The system demonstrated high-definition, deep in-vivo imaging in mouse and human subjects, with best-in-class depth-to-resolution ratios for AR-PAM and comprehensive anatomical visualization beyond superficial vasculature. Compared to prior TUTs and optical detectors, the new TUT supports both generation and detection of ultrasound, facilitating simultaneous US/PA imaging without sacrificing performance. Comparative analyses indicate comparable or superior noise-equivalent pressure and efficiency to custom opaque devices, while avoiding the sidelobe and alignment drawbacks of ring-shaped transducers.
These results validate the central hypothesis that properly designed transparent matching/backing layers can overcome the historical performance gap between TUTs and OUTs, unlocking practical, integrated US/PA systems for biomedical applications.
Conclusion
The study introduces a practical, ultrasensitive, and broadband transparent ultrasound transducer that integrates tailored transparent matching and backing layers, functioning also as adhesives for gap-free bonding. The device achieves OUT-like pulse-echo sensitivity with 63% bandwidth at 30 MHz and >80% optical transparency. When integrated into an AR-PAM/US system, it enables deep, high-resolution in-vivo dual-modal imaging in mice and humans, achieving leading depth-to-resolution ratios and robust visualization of anatomical structures and vasculature. The approach establishes a new design standard for TUTs and opens a pathway for seamless fusion of optical and acoustic sensing in medical research and industry. Future work may extend the technology to array formats, optimize acoustic NA and optics for further resolution/penetration gains, and translate to targeted clinical applications.
Limitations
• The proposed TUT exhibits a small additional ringdown tail due to relatively lower effective back-load in peripheral spectral regions compared with an OUT.

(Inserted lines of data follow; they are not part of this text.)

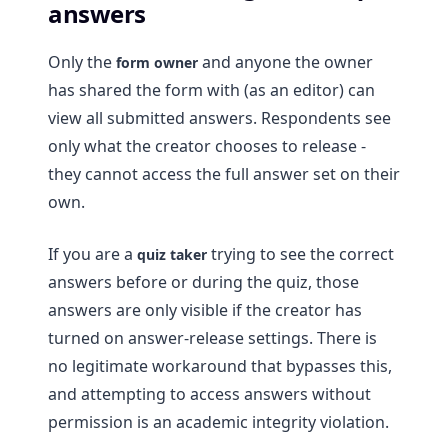
answers
Only the
and anyone the owner
form owner
has shared the form with (as an editor) can
view all submitted answers. Respondents see
only what the creator chooses to release -
they cannot access the full answer set on their
own.
If you are a
trying to see the correct
quiz taker
answers before or during the quiz, those
answers are only visible if the creator has
turned on answer-release settings. There is
no legitimate workaround that bypasses this,
and attempting to access answers without
permission is an academic integrity violation.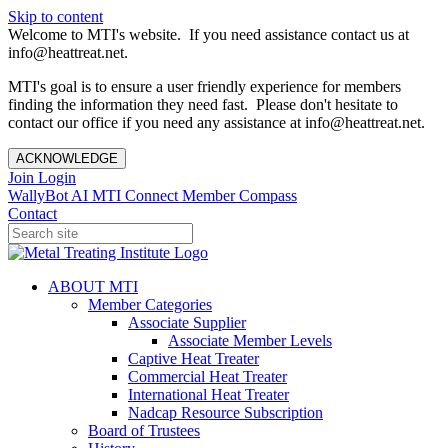
Skip to content
Welcome to MTI's website. If you need assistance contact us at
info@heattreat.net.
MTI's goal is to ensure a user friendly experience for members
finding the information they need fast. Please don't hesitate to
contact our office if you need any assistance at info@heattreat.net.
ACKNOWLEDGE
Join
Login
WallyBot AI
MTI Connect
Member Compass
Contact
ABOUT MTI
Member Categories
Associate Supplier
Associate Member Levels
Captive Heat Treater
Commercial Heat Treater
International Heat Treater
Nadcap Resource Subscription
Board of Trustees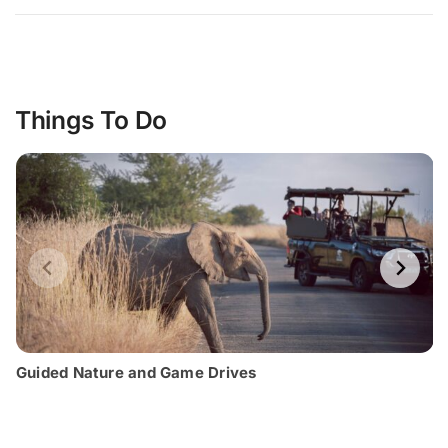
Things To Do
Guided Nature and Game Drives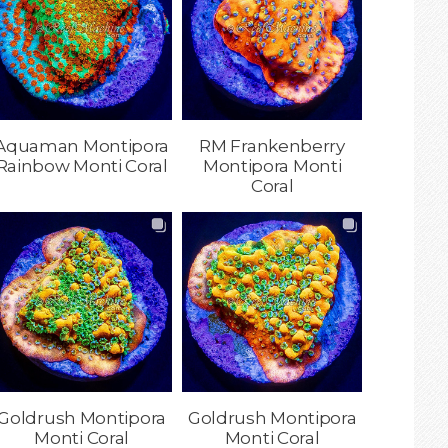
Aquaman Montipora
RM Frankenberry
Rainbow Monti Coral
Montipora Monti
Coral
Goldrush Montipora
Goldrush Montipora
Monti Coral
Monti Coral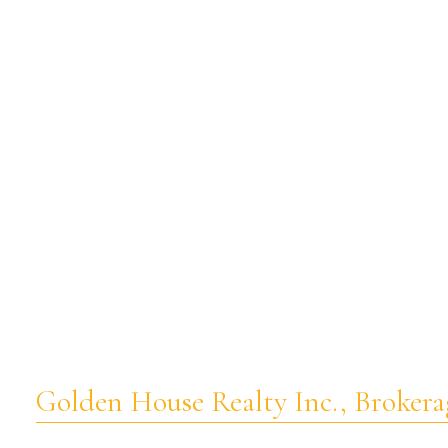
Golden House Realty Inc., Brokera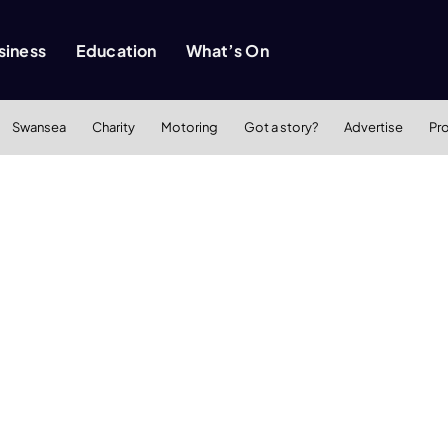
siness
Education
What’s On
Swansea
Charity
Motoring
Got a story?
Advertise
Pr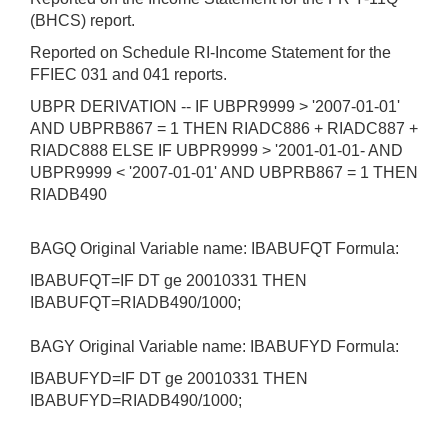
(BHCS) report.
Reported on Schedule RI-Income Statement for the
FFIEC 031 and 041 reports.
UBPR DERIVATION -- IF UBPR9999 > '2007-01-01'
AND UBPRB867 = 1 THEN RIADC886 + RIADC887 +
RIADC888 ELSE IF UBPR9999 > '2001-01-01- AND
UBPR9999 < '2007-01-01' AND UBPRB867 = 1 THEN
RIADB490
BAGQ Original Variable name: IBABUFQT Formula:
IBABUFQT=IF DT ge 20010331 THEN
IBABUFQT=RIADB490/1000;
BAGY Original Variable name: IBABUFYD Formula:
IBABUFYD=IF DT ge 20010331 THEN
IBABUFYD=RIADB490/1000;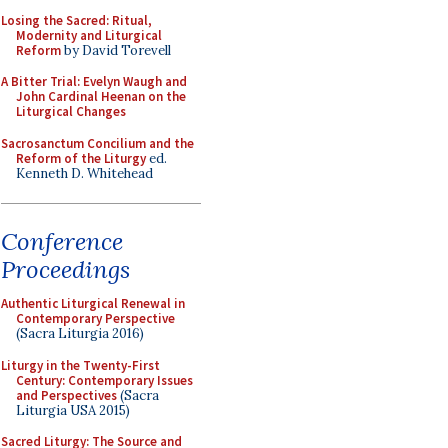
Losing the Sacred: Ritual,
Modernity and Liturgical
Reform
by David Torevell
A Bitter Trial: Evelyn Waugh and
John Cardinal Heenan on the
Liturgical Changes
Sacrosanctum Concilium and the
Reform of the Liturgy
ed.
Kenneth D. Whitehead
Conference
Proceedings
Authentic Liturgical Renewal in
Contemporary Perspective
(Sacra Liturgia 2016)
Liturgy in the Twenty-First
Century: Contemporary Issues
and Perspectives
(Sacra
Liturgia USA 2015)
Sacred Liturgy: The Source and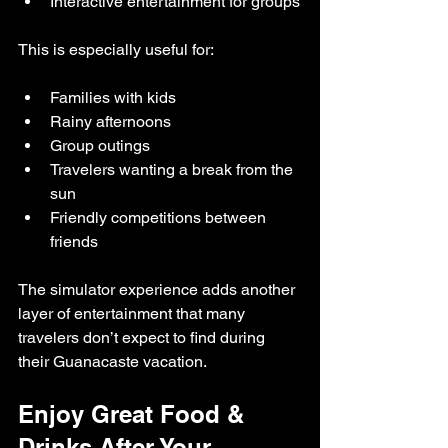
Interactive entertainment for groups
This is especially useful for:
Families with kids
Rainy afternoons
Group outings
Travelers wanting a break from the 
sun
Friendly competitions between 
friends
The simulator experience adds another 
layer of entertainment that many 
travelers don’t expect to find during 
their Guanacaste vacation.
Enjoy Great Food & 
Drinks After Your 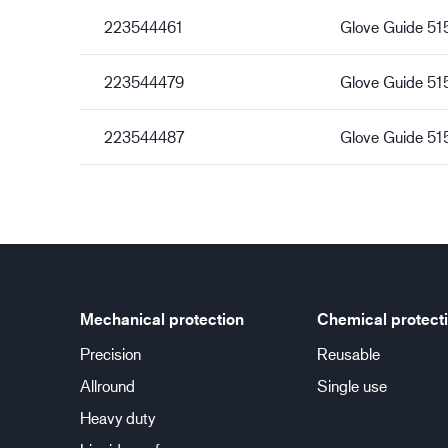
223544461
Glove Guide 5
223544479
Glove Guide 5
223544487
Glove Guide 51
Mechanical protection
Chemical protect
Precision
Reusable
Allround
Single use
Heavy duty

• The imaging system used a parabolic mirror, which limits the acoustic numerical aperture relative to a concave lens, potentially constraining lateral resolution.
• Optical transmittance of the assembled TUT is slightly lower than a conventional TUT in the visible range (though comparable in NIR).
• Penetration depth varies with sample attenuation; human palm imaging showed shallower depths due to stronger acoustic attenuation compared to mouse tissue.
• Simulations for backside optimization focused on magnitude of effective impedance (phase not considered), and propagation losses were not included in pulse-echo simulations.